• Goal of the exercise
When you spot the word "стоят" in a line of the data below, copy that line.

[Document layout detection data]

--- START ---

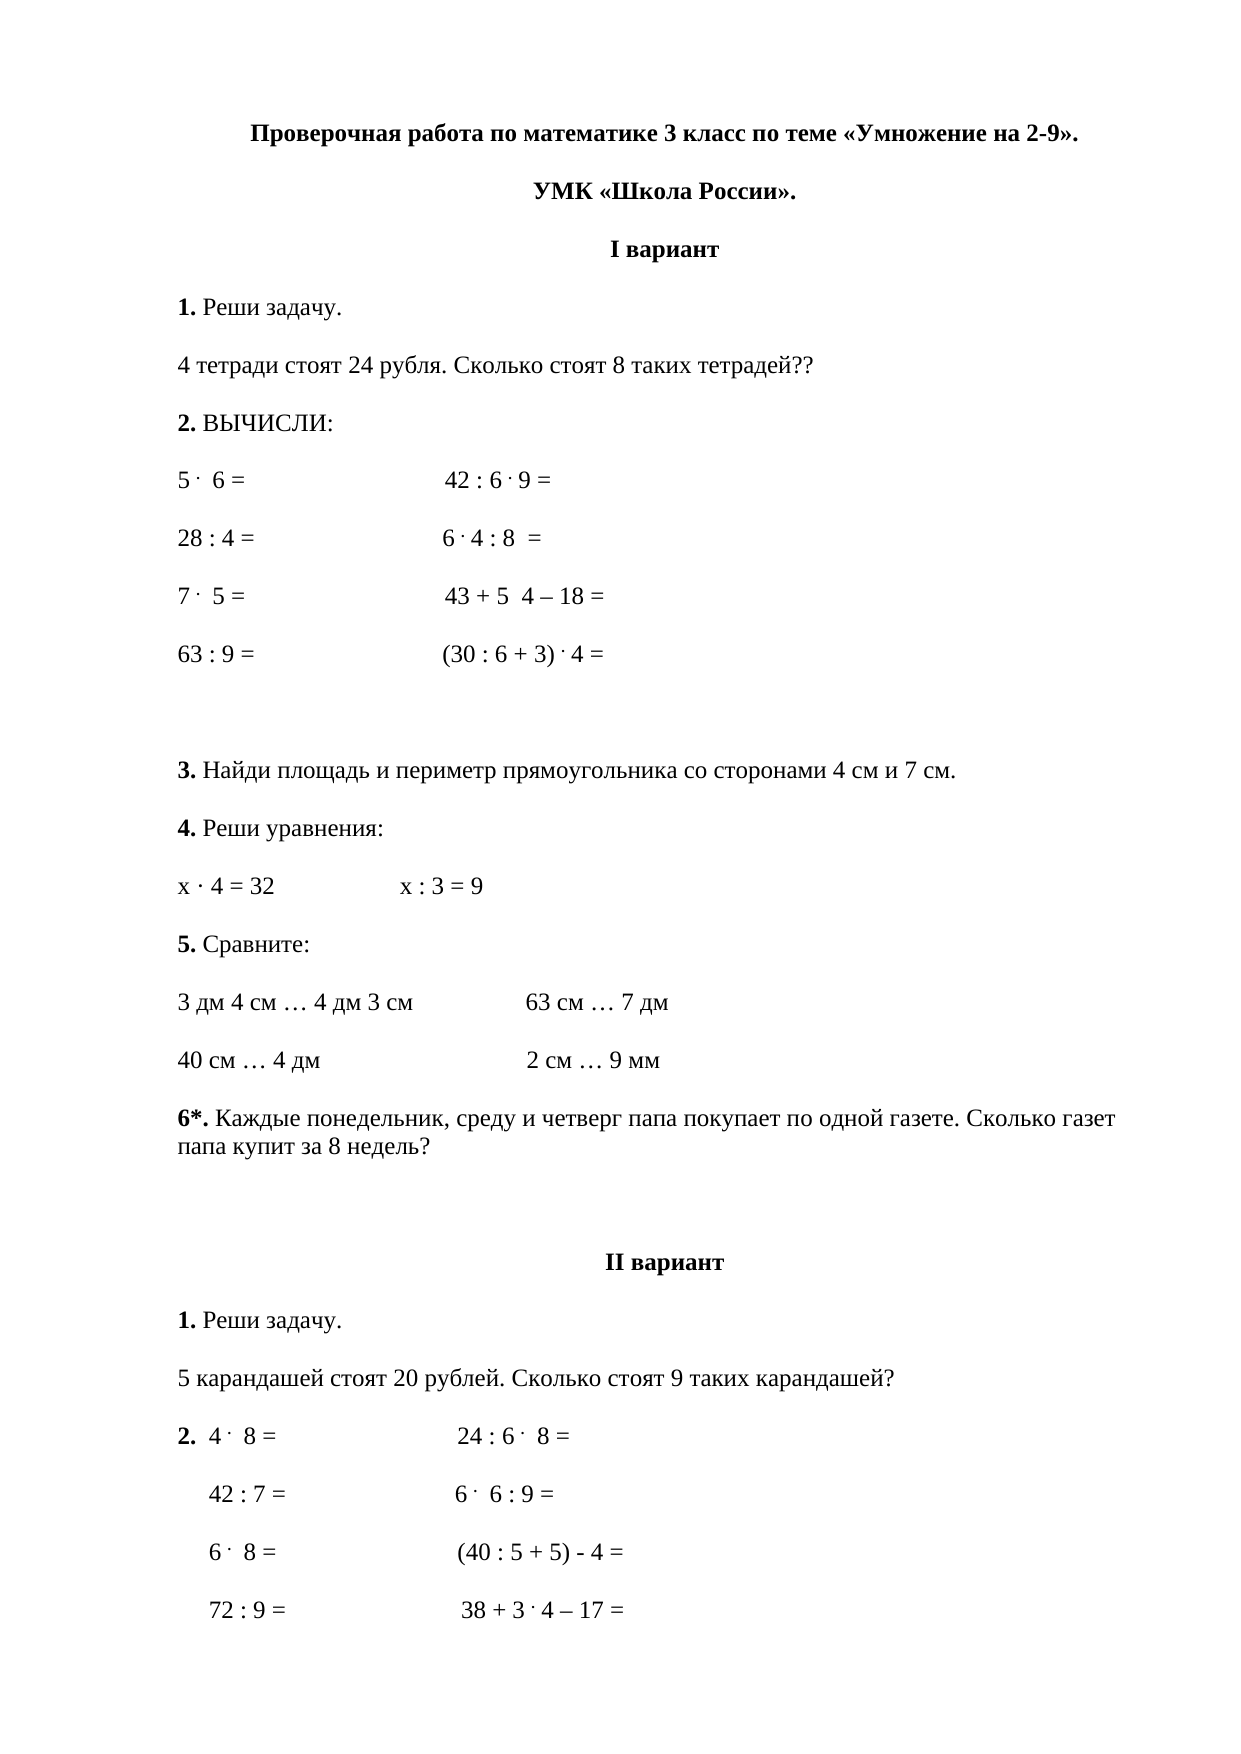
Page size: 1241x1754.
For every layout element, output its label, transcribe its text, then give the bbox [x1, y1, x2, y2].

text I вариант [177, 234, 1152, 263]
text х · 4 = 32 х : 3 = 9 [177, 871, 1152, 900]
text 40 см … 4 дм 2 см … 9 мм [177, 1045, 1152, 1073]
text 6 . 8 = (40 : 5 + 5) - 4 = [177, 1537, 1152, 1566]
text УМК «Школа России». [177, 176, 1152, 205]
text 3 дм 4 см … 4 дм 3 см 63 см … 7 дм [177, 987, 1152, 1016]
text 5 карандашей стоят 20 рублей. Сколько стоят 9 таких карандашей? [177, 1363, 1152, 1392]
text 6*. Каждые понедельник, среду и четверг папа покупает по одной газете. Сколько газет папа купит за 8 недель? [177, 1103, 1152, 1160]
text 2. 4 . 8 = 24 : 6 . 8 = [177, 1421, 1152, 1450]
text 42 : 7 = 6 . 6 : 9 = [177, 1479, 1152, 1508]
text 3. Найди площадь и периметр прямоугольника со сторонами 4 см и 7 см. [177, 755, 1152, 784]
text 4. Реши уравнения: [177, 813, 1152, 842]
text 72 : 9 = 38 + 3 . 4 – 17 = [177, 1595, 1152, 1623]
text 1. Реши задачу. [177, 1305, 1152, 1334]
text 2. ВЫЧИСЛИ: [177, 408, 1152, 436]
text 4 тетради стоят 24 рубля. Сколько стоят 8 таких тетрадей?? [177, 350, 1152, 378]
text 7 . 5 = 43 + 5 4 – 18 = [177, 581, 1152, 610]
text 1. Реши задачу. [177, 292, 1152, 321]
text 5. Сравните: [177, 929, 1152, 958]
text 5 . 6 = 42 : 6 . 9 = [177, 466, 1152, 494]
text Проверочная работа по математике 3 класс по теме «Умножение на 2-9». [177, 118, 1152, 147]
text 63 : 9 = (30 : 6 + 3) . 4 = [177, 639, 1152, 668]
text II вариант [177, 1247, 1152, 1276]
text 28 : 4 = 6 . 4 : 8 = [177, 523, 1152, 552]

--- END ---

• Task answer
text 5 карандашей стоят 20 рублей. Сколько стоят 9 таких карандашей? [177, 1363, 1152, 1392]
text 4 тетради стоят 24 рубля. Сколько стоят 8 таких тетрадей?? [177, 350, 1152, 378]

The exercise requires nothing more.